Una parte de su desesperación y aburrimiento en la agonía principesca recuerda al proceso de descomposición final del Iván Ilich de Tolstoi; en este caso, el italiano agonizará en un hotel de Palermo, el Trinacria, desde donde puede ver su casa, por cierto, en un acto de crueldad de Lampedusa, que no permite que su gran personaje, el Príncipe, muera en paz en su cuarto y en su cama. El de Salina se ha sentido mal y se ha desmayado al regreso de un viaje a Nápoles para verse con su médico, que ya lo ha desahuciado. Aunque se desploma cerca de su Palacio, el temor hace que los suyos lo instalen en el hotel más cercano al desvanecimiento para que, una vez recuperado, pueda llegar a casa. Eso no ocurrirá nunca.

El capítulo de la agonía y muerte del Príncipe de Salina está repleto de frases y reflexiones remarcables, pero de entre todas, por quedarme solo con una, elijo esta, cuando el protagonista percibe:

“el rumor de los granitos de arena que se deslizaban leves, de las partículas de tiempo que escapaban de su vida y lo abandonaban para siempre (…) Era la prueba necesaria, la condición, por así decirlo, para sentirse vivo (…) Percibía el continuo, minucioso desmoronamiento de su personalidad (…) Aquellos granitos de arena no se perdían, lo abandonaban, sí, pero en alguna parte se iban acumulando para cimentar una mole mucho más duradera (…) Eran más bien partículas de vapor acuoso que escapaban de un estanque cautivo para subir al cielo y formar grandes nubes (…) A veces se asombraba de que el depósito vital aún contuviera algo después de tantos años de pérdida”.

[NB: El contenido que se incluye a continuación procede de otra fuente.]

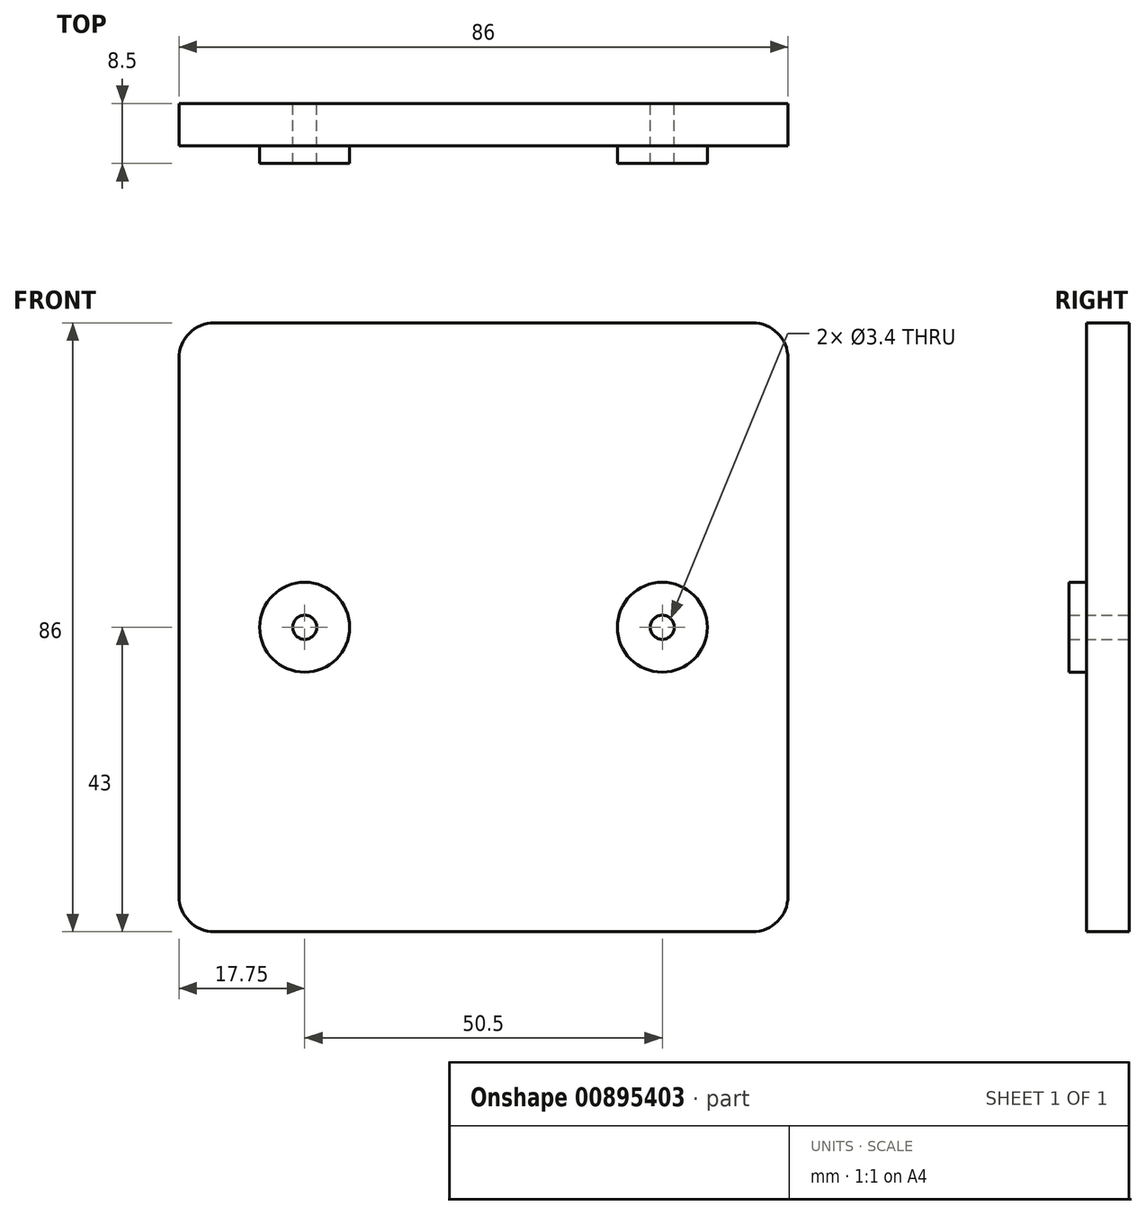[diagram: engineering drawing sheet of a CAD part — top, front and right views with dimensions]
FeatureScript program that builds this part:
annotation { "Feature Type Name" : "Feature", "Feature Type Description" : "" }
export const myFeature = defineFeature(function(context is Context, id is Id, definition is map)
    precondition{}
    {
        {
            var Q0;
            Q0=qCreatedBy(makeId("Front.planeOp"),FACE);
            var sketch = newSketch(context, id + "F0", { "sketchPlane" : qUnion([Q0])});
            skLineSegment(sketch, "E0.bottom", {"start": v(-38, 43) * mm, "end": v(38, 43) * mm});
            skLineSegment(sketch, "E0.top", {"start": v(-38, -43) * mm, "end": v(38, -43) * mm});
            skLineSegment(sketch, "E0.left", {"start": v(-43, 38) * mm, "end": v(-43, -38) * mm});
            skLineSegment(sketch, "E0.right", {"start": v(43, 38) * mm, "end": v(43, -38) * mm});
            skPoint(sketch, "E0.middle", {"position": v(0, 0) * mm});
            skPoint(sketch, "E1.visualSharp", {"position": v(-43, 43) * mm});
            skArc(sketch, "E1.filletArc", {"start": v(-38, 43) * mm, "mid": v(-41.54, 41.54) * mm, "end": v(-43, 38) * mm});
            skPoint(sketch, "E2.visualSharp", {"position": v(43, 43) * mm});
            skArc(sketch, "E2.filletArc", {"start": v(43, 38) * mm, "mid": v(41.54, 41.54) * mm, "end": v(38, 43) * mm});
            skPoint(sketch, "E3.visualSharp", {"position": v(43, -43) * mm});
            skArc(sketch, "E3.filletArc", {"start": v(38, -43) * mm, "mid": v(41.54, -41.54) * mm, "end": v(43, -38) * mm});
            skPoint(sketch, "E4.visualSharp", {"position": v(-43, -43) * mm});
            skArc(sketch, "E4.filletArc", {"start": v(-43, -38) * mm, "mid": v(-41.54, -41.54) * mm, "end": v(-38, -43) * mm});
            skLineSegment(sketch, "E5", {"start": v(-25.25, 0) * mm, "end": v(25.25, 0) * mm});
            skCircle(sketch, "E6", {"center": v(-25.25, 0) * mm, "radius": 1.7 * mm});
            skCircle(sketch, "E7", {"center": v(-25.25, 0) * mm, "radius": 6.35 * mm});
            skCircle(sketch, "E8", {"center": v(25.25, 0) * mm, "radius": 1.7 * mm});
            skCircle(sketch, "E9", {"center": v(25.25, 0) * mm, "radius": 6.35 * mm});
            skSolve(sketch);
        }
        {
            var Q0;
            Q0=makeQuery(id+"F0.imprint","IMPRINT",FACE,{"disambiguationData":[TD([[makeQuery(id+"F0.imprint","IMPRINT",EDGE,{"derivedFrom":sQuery(id+"F0.wireOp",EDGE,"E0.bottom")}),-1.0]])]});
            var Q1;
            Q1=makeQuery(id+"F0.imprint","IMPRINT",FACE,{"disambiguationData":[TD([[makeQuery(id+"F0.imprint","IMPRINT",EDGE,{"derivedFrom":sQuery(id+"F0.wireOp",EDGE,"E6")}),-1.0]])]});
            var Q2;
            Q2=makeQuery(id+"F0.imprint","IMPRINT",FACE,{"disambiguationData":[TD([[makeQuery(id+"F0.imprint","IMPRINT",EDGE,{"derivedFrom":sQuery(id+"F0.wireOp",EDGE,"E8")}),-1.0]])]});
            extrude(context, id + "F1", {"entities" : qUnion([Q0, Q1, Q2]), "depth" : 6 * mm, "offsetDistance" : 25 * mm});
        }
        {
            var Q0;
            Q0=makeQuery(id+"F1.opExtrude","CAP_FACE",FACE,{"disambiguationData":[OSD([sQuery(id+"F0.wireOp",EDGE,"E0.bottom"),sQuery(id+"F0.wireOp",EDGE,"E0.top"),sQuery(id+"F0.wireOp",EDGE,"E0.left"),sQuery(id+"F0.wireOp",EDGE,"E0.right"),sQuery(id+"F0.wireOp",EDGE,"E1.filletArc"),sQuery(id+"F0.wireOp",EDGE,"E2.filletArc"),sQuery(id+"F0.wireOp",EDGE,"E3.filletArc"),sQuery(id+"F0.wireOp",EDGE,"E4.filletArc"),sQuery(id+"F0.wireOp",EDGE,"E6"),sQuery(id+"F0.wireOp",EDGE,"E8")])],"isStart":false});
            var sketch = newSketch(context, id + "F2", { "sketchPlane" : qUnion([Q0])});
            skCircle(sketch, "E10", {"center": v(-25.25, 0) * mm, "radius": 6.35 * mm});
            skCircle(sketch, "E11", {"center": v(25.25, 0) * mm, "radius": 6.35 * mm});
            skSolve(sketch);
        }
        {
            var Q0;
            Q0=makeQuery(id+"F2.imprint","IMPRINT",FACE,{"disambiguationData":[TD([[makeQuery(id+"F2.imprint","IMPRINT",EDGE,{"derivedFrom":sQuery(id+"F2.wireOp",EDGE,"E10")}),1.0]])]});
            var Q1;
            Q1=makeQuery(id+"F2.imprint","IMPRINT",FACE,{"disambiguationData":[TD([[makeQuery(id+"F2.imprint","IMPRINT",EDGE,{"derivedFrom":sQuery(id+"F2.wireOp",EDGE,"E11")}),1.0]])]});
            extrude(context, id + "F3", {"entities" : qUnion([Q0, Q1]), "operationType" : NewBodyOperationType.ADD, "depth" : 2.5 * mm, "offsetDistance" : 25 * mm});
        }
    });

Y tras esta parte conmovedora, alcanzamos la octava parte, que nos despierta de la conmoción del capítulo anterior ubicándonos en mayo de 1910. Han transcurrido 17 años desde el fallecimiento del Príncipe y 38 años y seis meses de narración de los acontecimientos. Toda una saga.

Este capítulo, además, representa el último golpe de genialidad de Lampedusa, que se regodea en el asunto de la verificación por parte del Vaticano de una colección de reliquias que exponen en su capilla privada de Villa Salina las hijas del Príncipe que todavía viven. Todo el capítulo es una gran burla, una ironía descarnada, una reflexión amarga sobre las mentiras de la historia, su inmovilismo y el paso del tiempo. Es la rúbrica a esta novela de tesis que ya desplegó todo su arsenal dialéctico en las primeras páginas, a poco de arrancar, con la celebérrima frase:

Si queremos que todo siga igual, es necesario que todo cambie”.

La historia se trata de un proceso de sustituciones, de colocarse en el poder aquellos que no están, desplazando a quienes disfrutaban de él. Otros vendrán que echaran a estos, y después, hasta el infinito, esa rueda seguirá girando. La máxima del Príncipe de Salina es que nada cambiará pase lo que pase, y que los que se mantengan en el poder, y los que aspiren a él, terminaran por comportarse de igual manera. La historia es inmóvil. Para el de Salina, la historia es una comedia.

Anagrama ha sido fiel a la máxima de cambiarlo todo para que todo siga igual, y con esta edición de El Gatopardo ha hecho exactamente eso: nos lo ha entregado completamente nuevo para que su esencia y sabiduría se mantenga inalterada y todos seamos más gatopardianos que nunca.